A mechanical reasoning or aptitude is also essential, mainly because woodworkers work with such a variety of machines and tools. A tool in the hands of an untrained or inexperienced woodworker is a recipe for disaster. Woodworkers should understand and be able to apply mechanical principles to solve any problems they may encounter. Critical thinking skills are important too as woodworkers may face unexpected problems that need to be handled quickly. In this way, woodworkers can use reasoning and logic to foresee any potential problems and develop solutions before mishaps happen.
Woodworkers use geometry, arithmetic, algebra, calculus, and statistics to measure materials and during the planning stages of projects. On any given job, they will calculate sizes, dimensions, distances, and quantities of materials. Computer skills and knowledge of relevant software also benefits woodworkers with job-estimating, project management, and basic spreadsheet or word processing. Woodworkers should be detail-oriented, have good people skills, have steady hands, and physical strength, especially when lifting 100-pound sheets of plywood.
And, although a formal education is helpful, it is not necessary, and most woodworkers receive on-the-job training under the supervision of other more experienced workers. However, because of the ongoing development and modernizing of woodworking machinery, many employers are requiring applicants to have at least a high school diploma, or a few years training in math (specifically geometry) and computer applications. Many woodworkers will receive training by enrolling in a community or technical college. Some may attend a university that offers coursework in furniture manufacturing or wood engineering. Individuals who have earned a degree can often move into management or supervisory positions, or go on to open their own woodworking shop. Becoming a skilled woodworker can often take years, and knowledge of blueprints and work sequences takes training and practice.

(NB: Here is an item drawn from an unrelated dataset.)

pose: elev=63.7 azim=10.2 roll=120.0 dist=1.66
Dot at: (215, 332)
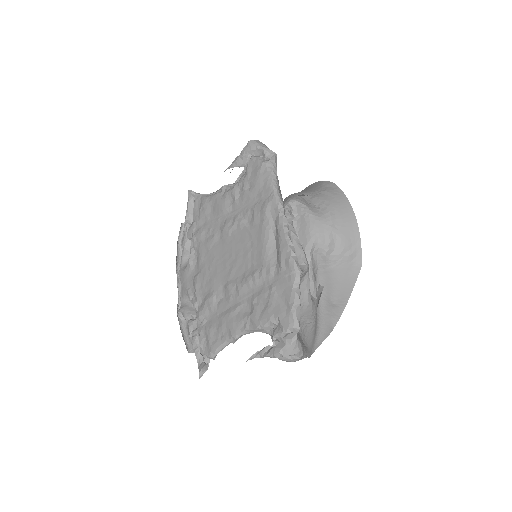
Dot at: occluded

If a woodworker wishes to advance in the field or to demonstrate competence in the industry, they may also choose to become licensed. The Woodwork Career Alliance of North America offers a national certificate program. The AWI, or Architectural Woodwork Institute sets standards for the industry and offers training programs for management and mid-management positions.
3. Types of Woodworkers & Typical Work Environments
Although the field of woodworking is growing as new technologies are introduced, there are basically four main types of woodworkers:
Furniture finishers may work with antiques or other wood pieces, and shape, finish, stain, seal, and apply top coatings to preserve, repair, and refinish wood furnishings.
Cabinetmakers typically make parts for cabinets or other wood products. They cut, shape and assemble parts, and also often design custom pieces. They may even install cabinetry.
Wood machine operators specialize in running machinery used in woodworking.
Woodworking tenders also operate machinery used in woodworking, including drill presses, routers, planers, and sanders.
Woodworker’s work environments vary depending on job duties. If a woodworker is employed to handle and cut large heavy materials, he or she may work in a factory setting. Cabinet and countertop woodworkers typically work in large or small manufacturing plants. Some woodworkers work in sawmills, while other’s work out of home shops. In 2014, there were just over 237,000 jobs for all woodworkers, with other wood product manufacturing employing 23 percent; wood kitchen cabinets and countertop manufacturing employing 21 percent. Most woodworkers work a regular, full-time workweek.
Employment growth is also expected to be good for woodworkers who specialize in items used in renovation, such as moldings, cabinets, stairs, and windows. Firms that focus on custom woodwork should be able to compete against imports without the need to outsource jobs to other countries.